Yes. Your analysis is exactly the conclusion I came to reading, of all things, the late David Graeber's "Debt: The First 5,000 Years". Graeber is a dyed-in-the-wool Leftist, and his thesis for the book was that the very idea of "debt," in the financial sense, was basically conceived as a cynical manipulation of religious impulses to subject the populace to eternal servitude. He correctly observes that there has always been a moral implication to "paying one's debts," and that this implication appears to get stronger and more explicit the farther back in history one goes. So, he argues, what originally happened is that the state needed a way of keeping the populace in line, so it hijacked religious notions of moral obligation and connected them to this new idea of "money," by declaring that the taxes they were collecting could only be paid in specified forms.
Of course, the whole thing is based, almost but not quite explicitly, on the assumption that because Graeber finds notions of religious belief and supernatural morality to be completely silly and unbelievable, that ancient people must have always felt the same way. Ergo, the connection between morality and debt was, from the outset, a manipulative lie. Graeber excludes, from the outset, no argument, and little discussion, idea that anyone could have seriously believed that there really was some genuinely moral reason for paying what one owes, or even that there is a genuinely supernatural valance to morality at all.
Which seems to be exactly what you describe Modernism as doing with respect to Faith.
One minor quibble though: I'm not quite sure that's what Nietzsche means by "God" being "dead." I've always understood that as a way of saying that once society no longer bases its morality or ideology on God--not just the idea of God, but God as a personal entity!--the resulting moral and ideological outcomes will, necessarily, not resemble the old ones. It turns out that God did an awful lot of heavy lifting in making Western European notions of morality, society, etc., function. The nineteenth-century Moderns thought they could remove God from the picture but still end up with a society that looks basically like the one bequeathed to them by Christendom. Niezsche, the mad prophet, is here to tell them That's Not How That Works. God doesn't animate or motivate society the way he used to, and you need to stop expecting things to work as if he did.

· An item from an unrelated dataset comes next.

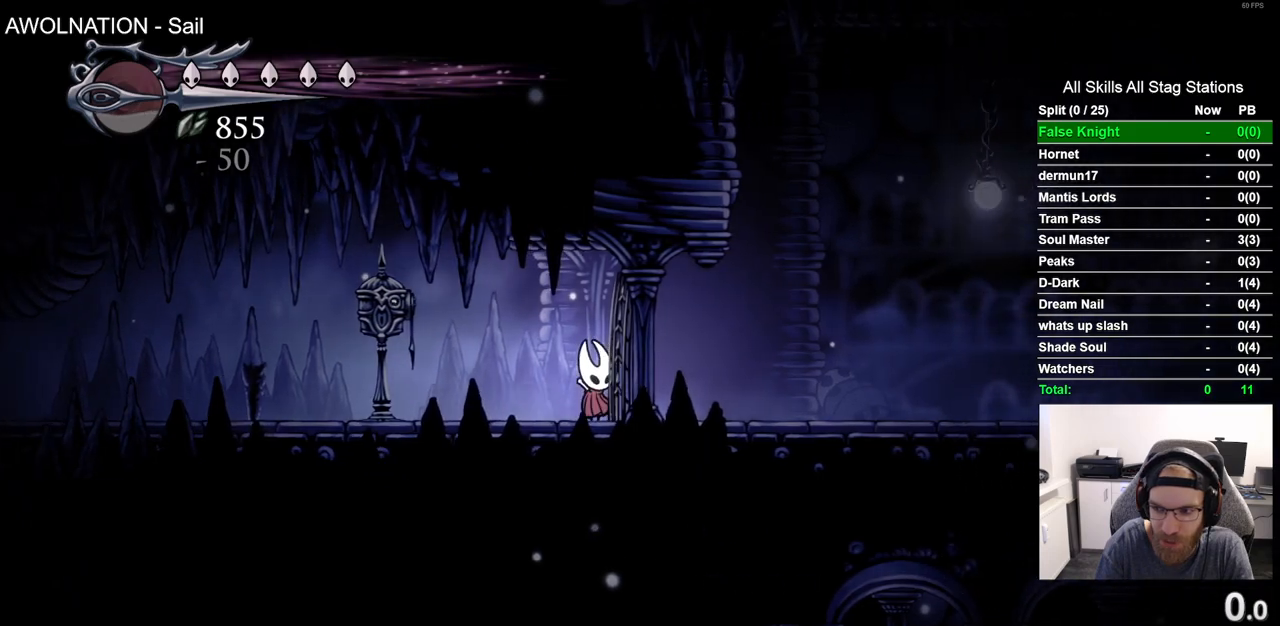
{"buttons": ["DPAD_RIGHT"], "left_stick": "center", "right_stick": "center", "events": [[33, "DPAD_RIGHT", "down"]]}
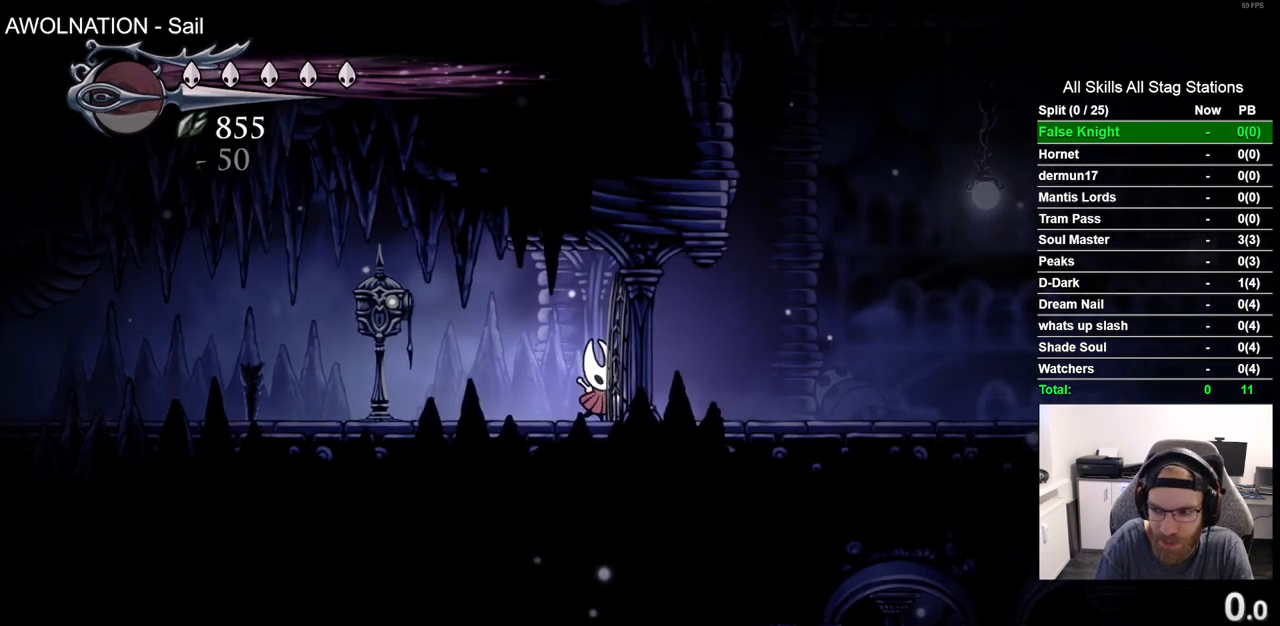
{"buttons": ["DPAD_RIGHT"], "left_stick": "center", "right_stick": "center", "events": []}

Still. It occurs to me that you might simply be describing the same phenomenon from a different angle. I just re-read the above before posting, and I wonder whether you would agree that your description of "Faith" here is trying to get at the same thing, i.e., that once you move away from a genuine, functioning Faith in God, everything stops working.
Thoughts?
Faith is walking off a cliff and trusting that He will not let you fall. It's the hardest thing to do. James 2:24 isn't the argument against Sola Fida, it's Mathew 14:29-30.
I find it very difficult to love Jesus, I just want Him to give me the grace to love Him more.